SEITENTEXT:
========

Mit dem vbs klappt es wenn ich in der Aufgabenplanung bei Programm den Pfad zu "C:\Windows\SysWOW64\wscript.exe" angebe bei 64bit,
 unter 32bit müsste es "System32" statt "SysWOW64" sein.

Als Argument gebe ich dann den Pfad zum vbs an und nun funktioniert es ohne Probleme.


----------



## derGronf (10. Dezember 2014)

Das ist ja schon mal gut, das es zumindest ein bisschen klappt.

Aber keine Ahnung, wie das mit der *.vbs geht. 

Musst du wohl ohne mich rausfinden.

Guten Abend.

derGronf


----------



## econaut (1. Mai 2015)

========

BEREITGESTELLTES MATERIAL:
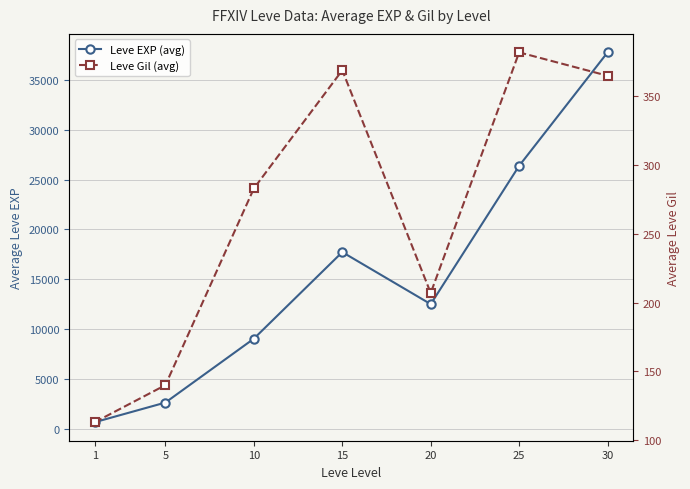

In Leve Gil (avg), how many points are lower than both neighbors (excluding endpoints)?

1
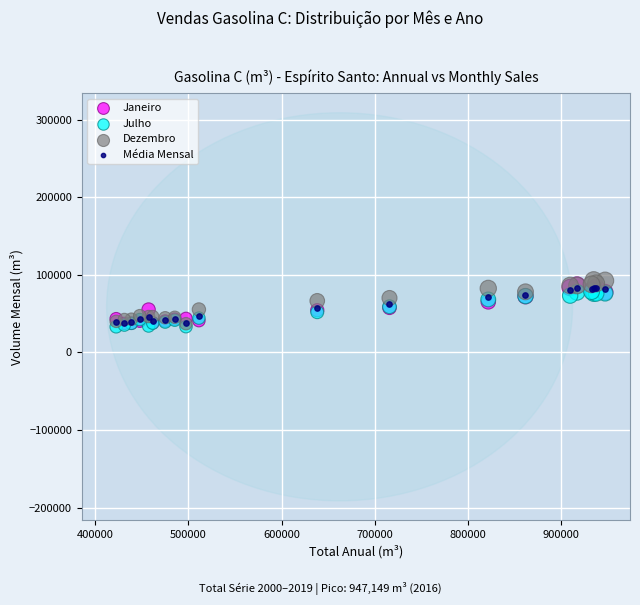

Which series has the largest Y range (max minus min)?

Dezembro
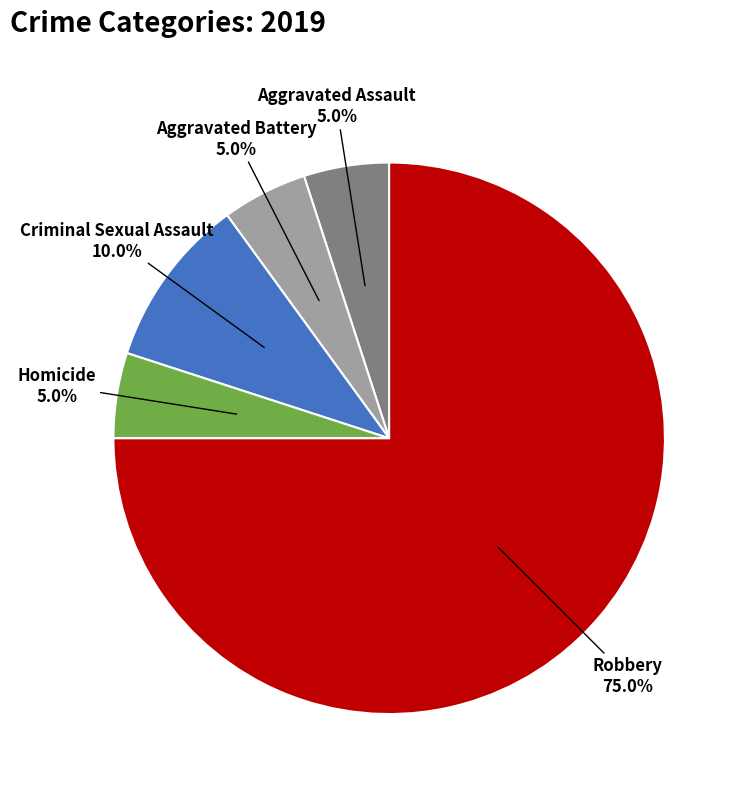

What percentage do Aggravated Battery and Robbery together represent?

80.0%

========

SCHRIFTLICHE AUFGABE:
Führe den Forumstext über das Starten eines VBS-Skripts mit der Aufgabenplanung fort, beginnend mit dem Beitrag unter der letzten Überschrift.

SCHRIFTLICHE ANTWORT:
Hallo Dan954,

ich habe auch gerade das Problem, dass ich das Asus E-Green Tool nicht minimiert gestartet kriege. Die Aufgabenplanung startet es als Fenster, so dass ich es nach dem Start immer per Hand in den Tray minimieren muss.


Wie hast du es denn jetzt geschafft?

Du hast eine Batch-Datei angelegt, zusätzlich das Visual Basic Skript und lässt dieses mit Admin-Rechten in der Aufgabenplanung starten, oder wie?


----------



## dan954 (1. Mai 2015)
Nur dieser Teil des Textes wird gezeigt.